-- EXERCISE DATA follows --
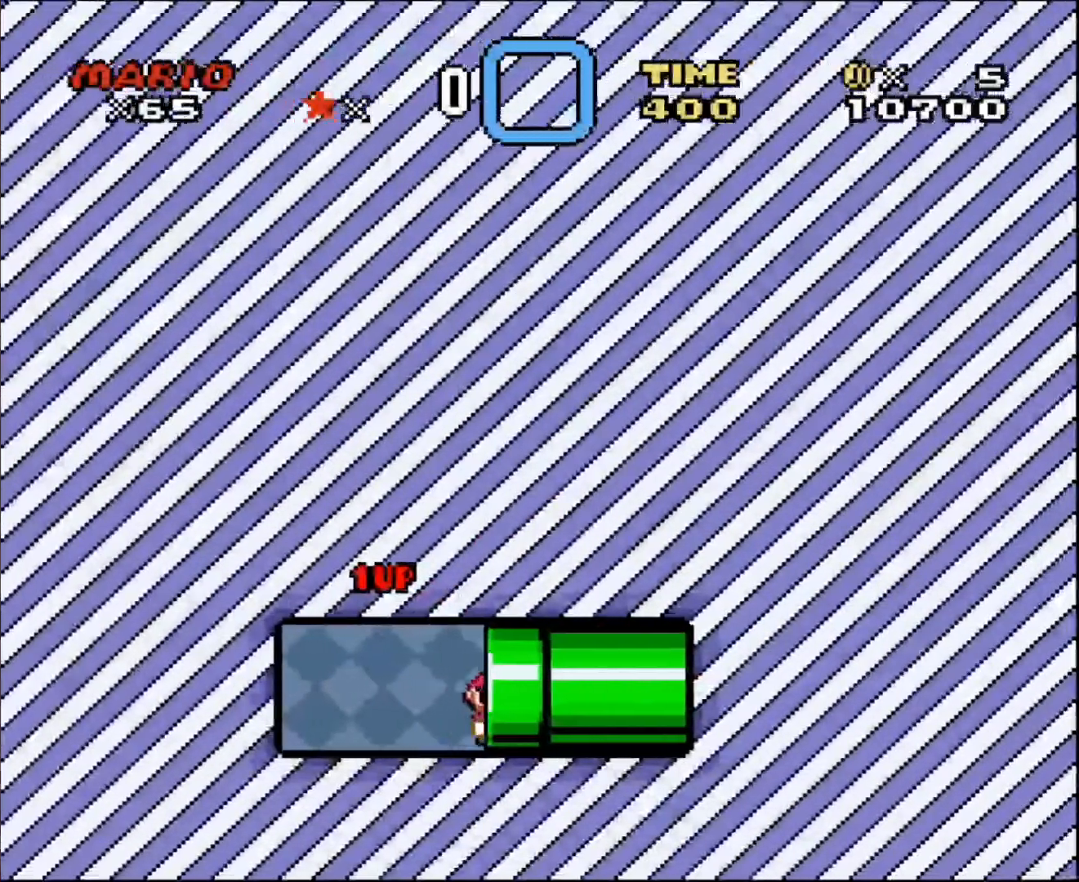
{"buttons": [], "events": []}
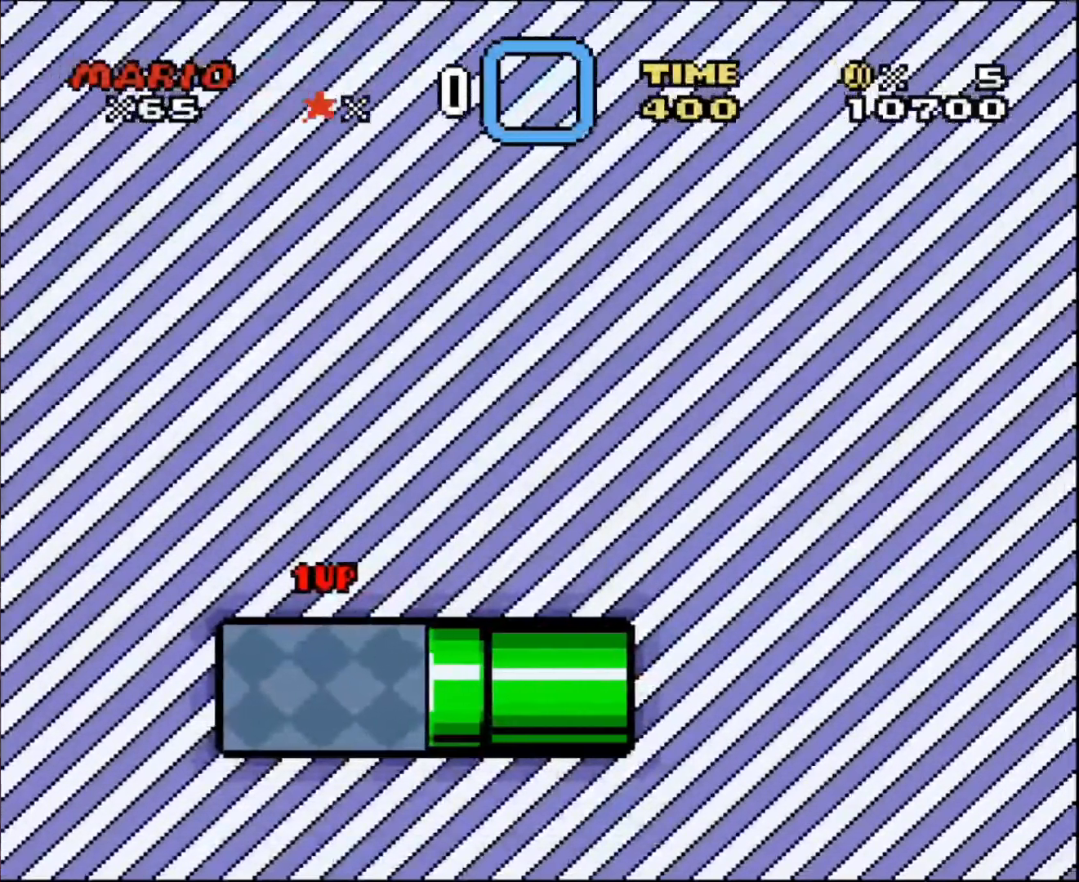
{"buttons": [], "events": []}
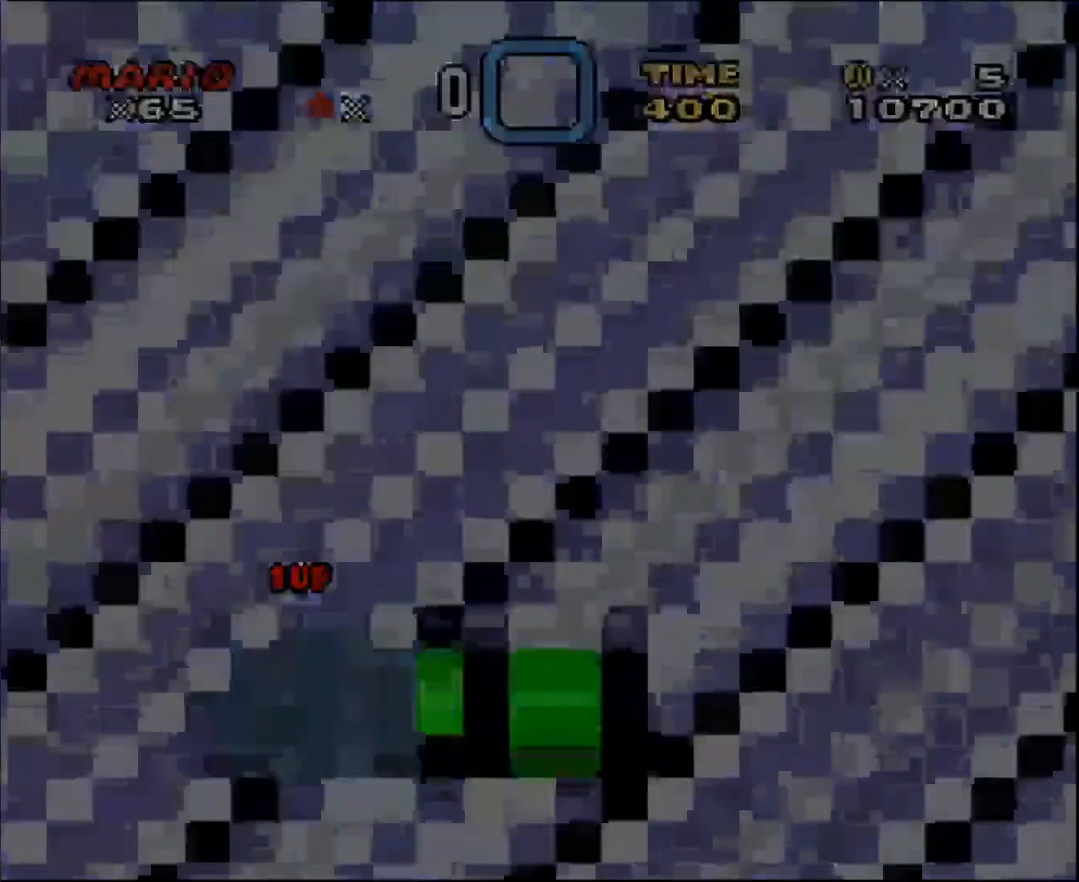
{"buttons": [], "events": []}
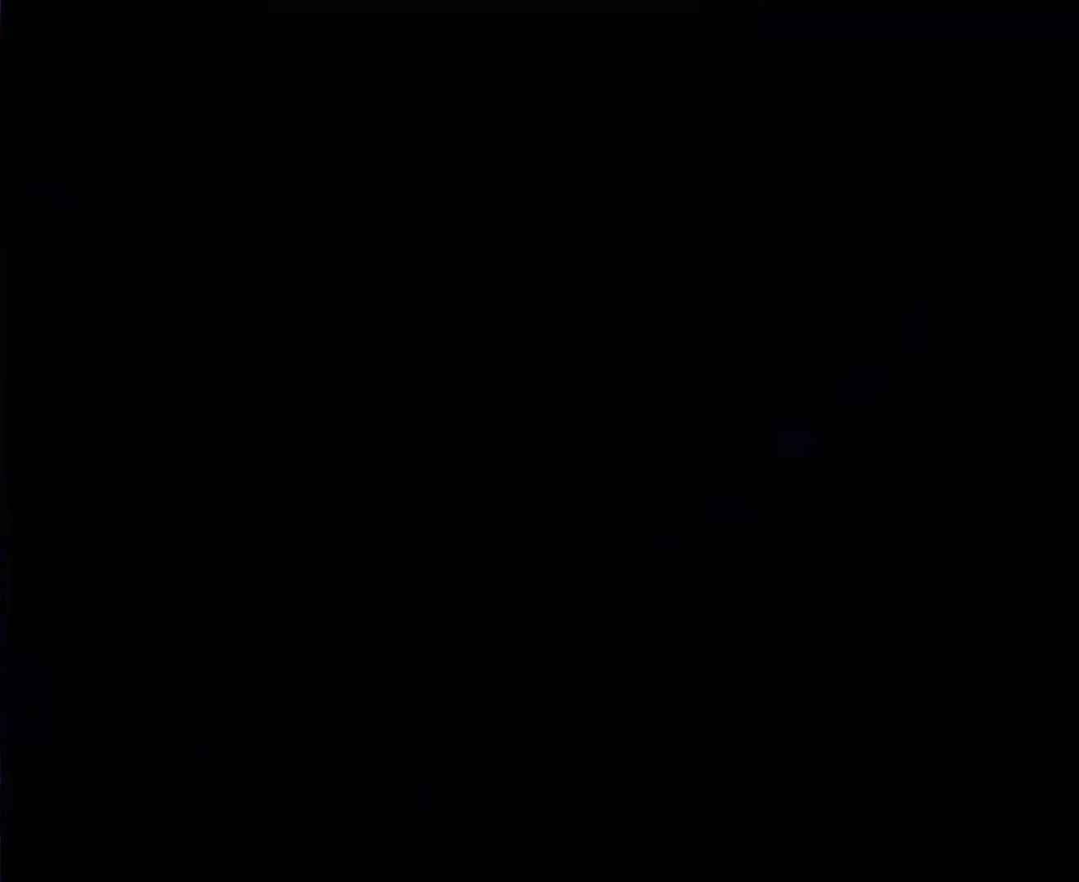
{"buttons": [], "events": []}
-- EXERCISE DATA concluded --
Hand back the data above exactly, with no images.

{"buttons": [], "events": []}
{"buttons": [], "events": []}
{"buttons": [], "events": []}
{"buttons": [], "events": []}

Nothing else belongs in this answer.